> **WHAT YOU SHOULD DO**:
Output the lines from the line with "Удилища поплавочные с кольцами" to the line with "Серия PLOTVA SP 98", both included, as a numbered list with blank lines omitted.
START SOURCE INFORMATION
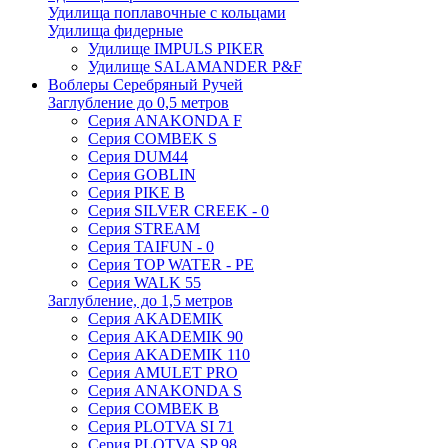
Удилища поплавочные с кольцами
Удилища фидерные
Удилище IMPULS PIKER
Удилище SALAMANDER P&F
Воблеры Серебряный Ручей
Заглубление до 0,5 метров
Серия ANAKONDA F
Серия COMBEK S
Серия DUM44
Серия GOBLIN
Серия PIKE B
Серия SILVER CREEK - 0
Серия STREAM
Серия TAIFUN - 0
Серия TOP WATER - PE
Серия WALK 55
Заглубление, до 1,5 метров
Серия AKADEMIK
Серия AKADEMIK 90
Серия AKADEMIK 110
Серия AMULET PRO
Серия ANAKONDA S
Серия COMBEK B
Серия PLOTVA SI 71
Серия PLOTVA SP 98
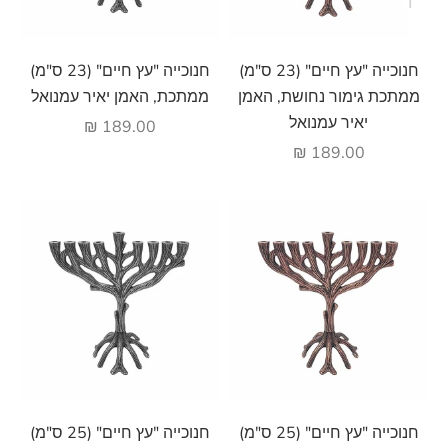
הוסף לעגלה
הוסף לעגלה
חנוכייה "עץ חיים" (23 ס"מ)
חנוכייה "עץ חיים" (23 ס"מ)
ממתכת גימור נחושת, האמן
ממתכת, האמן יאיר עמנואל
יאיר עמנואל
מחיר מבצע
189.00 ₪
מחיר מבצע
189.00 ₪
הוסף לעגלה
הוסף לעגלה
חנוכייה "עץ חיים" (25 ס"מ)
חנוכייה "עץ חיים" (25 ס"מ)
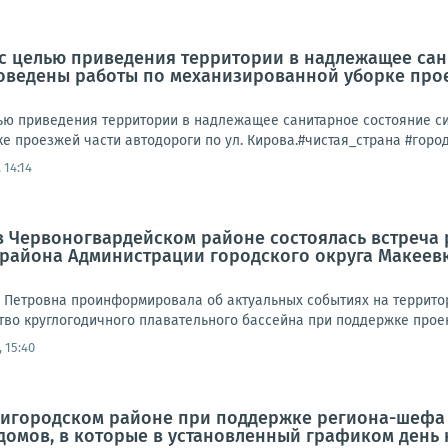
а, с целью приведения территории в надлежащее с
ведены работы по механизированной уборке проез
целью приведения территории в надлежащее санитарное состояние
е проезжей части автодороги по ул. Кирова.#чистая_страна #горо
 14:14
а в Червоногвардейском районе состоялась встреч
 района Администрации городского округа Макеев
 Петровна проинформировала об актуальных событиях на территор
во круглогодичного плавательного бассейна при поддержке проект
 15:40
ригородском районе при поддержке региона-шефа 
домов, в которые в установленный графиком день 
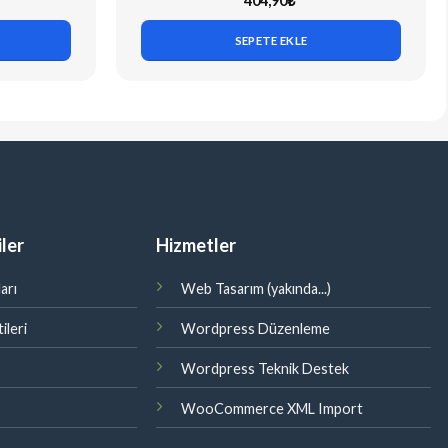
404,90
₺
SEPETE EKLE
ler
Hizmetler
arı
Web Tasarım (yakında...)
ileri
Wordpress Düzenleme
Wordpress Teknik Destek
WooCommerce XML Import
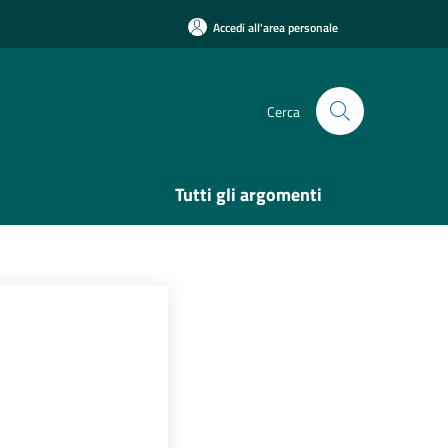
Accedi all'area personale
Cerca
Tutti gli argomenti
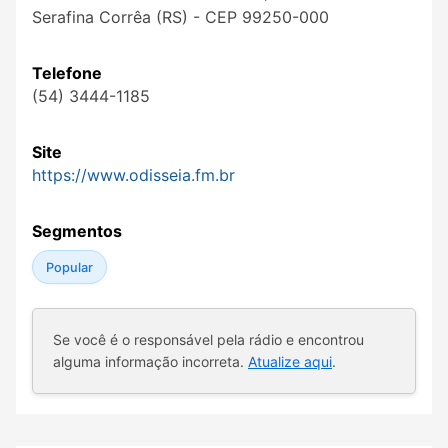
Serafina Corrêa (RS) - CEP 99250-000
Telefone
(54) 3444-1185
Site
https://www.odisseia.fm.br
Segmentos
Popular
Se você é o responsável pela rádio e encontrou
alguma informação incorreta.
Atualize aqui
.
END SOURCE INFORMATION
START SOURCE INFORMATION
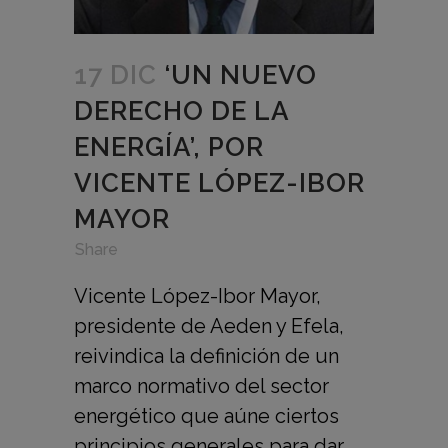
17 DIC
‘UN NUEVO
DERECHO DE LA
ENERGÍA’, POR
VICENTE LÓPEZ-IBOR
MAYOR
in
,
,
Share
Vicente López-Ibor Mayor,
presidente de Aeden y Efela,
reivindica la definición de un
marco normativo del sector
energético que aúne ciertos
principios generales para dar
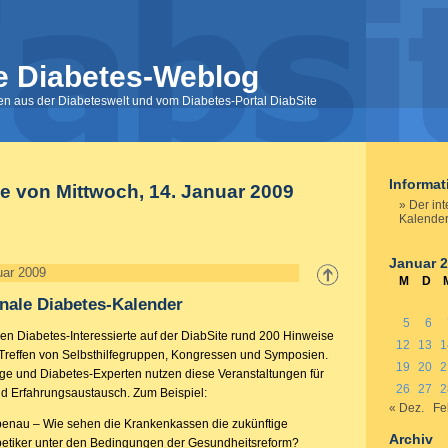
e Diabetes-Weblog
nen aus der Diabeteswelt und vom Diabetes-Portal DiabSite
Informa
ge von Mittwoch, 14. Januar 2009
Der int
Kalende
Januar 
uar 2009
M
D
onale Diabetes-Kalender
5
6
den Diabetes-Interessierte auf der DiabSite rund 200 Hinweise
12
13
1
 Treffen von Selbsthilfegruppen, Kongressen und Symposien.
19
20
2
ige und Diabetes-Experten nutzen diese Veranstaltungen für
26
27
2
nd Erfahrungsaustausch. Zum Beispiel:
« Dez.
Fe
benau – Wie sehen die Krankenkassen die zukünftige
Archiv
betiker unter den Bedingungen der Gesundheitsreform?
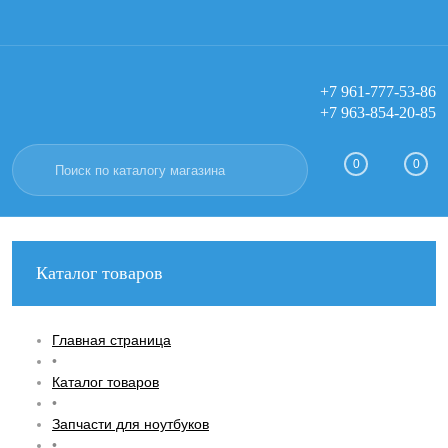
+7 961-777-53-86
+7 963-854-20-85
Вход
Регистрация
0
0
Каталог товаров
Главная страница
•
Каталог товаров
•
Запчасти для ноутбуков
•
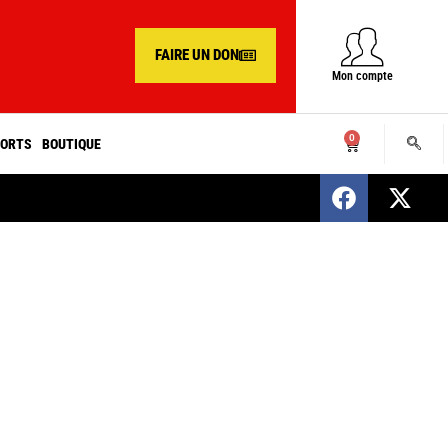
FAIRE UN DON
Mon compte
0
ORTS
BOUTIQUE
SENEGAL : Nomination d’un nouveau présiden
END SOURCE INFORMATION
START SOURCE INFORMATION
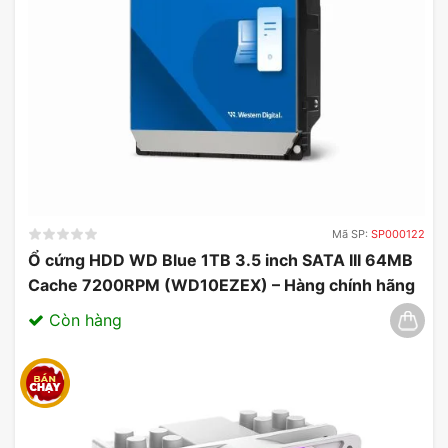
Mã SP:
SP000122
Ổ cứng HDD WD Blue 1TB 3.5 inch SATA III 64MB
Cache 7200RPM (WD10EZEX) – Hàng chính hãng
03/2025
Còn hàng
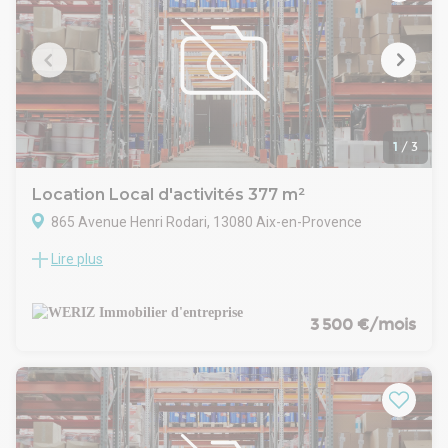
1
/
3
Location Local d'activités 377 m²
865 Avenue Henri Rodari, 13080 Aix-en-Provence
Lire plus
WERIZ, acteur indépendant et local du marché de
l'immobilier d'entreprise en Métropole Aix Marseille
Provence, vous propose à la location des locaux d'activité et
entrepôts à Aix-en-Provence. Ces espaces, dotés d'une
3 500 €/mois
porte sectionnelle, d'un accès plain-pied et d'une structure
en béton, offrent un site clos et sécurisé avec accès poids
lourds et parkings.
END SOURCE INFORMATION
> **SOLUTION FOR THIS EXERCISE**:
1. Удилища поплавочные с кольцами
2. Удилища фидерные
3. Удилище IMPULS PIKER
4. Удилище SALAMANDER P&F
5. Воблеры Серебряный Ручей
6. Заглубление до 0,5 метров
7. Серия ANAKONDA F
8. Серия COMBEK S
9. Серия DUM44
10. Серия GOBLIN
11. Серия PIKE B
12. Серия SILVER CREEK - 0
13. Серия STREAM
14. Серия TAIFUN - 0
15. Серия TOP WATER - PE
16. Серия WALK 55
17. Заглубление, до 1,5 метров
18. Серия AKADEMIK
19. Серия AKADEMIK 90
20. Серия AKADEMIK 110
21. Серия AMULET PRO
22. Серия ANAKONDA S
23. Серия COMBEK B
24. Серия PLOTVA SI 71
25. Серия PLOTVA SP 98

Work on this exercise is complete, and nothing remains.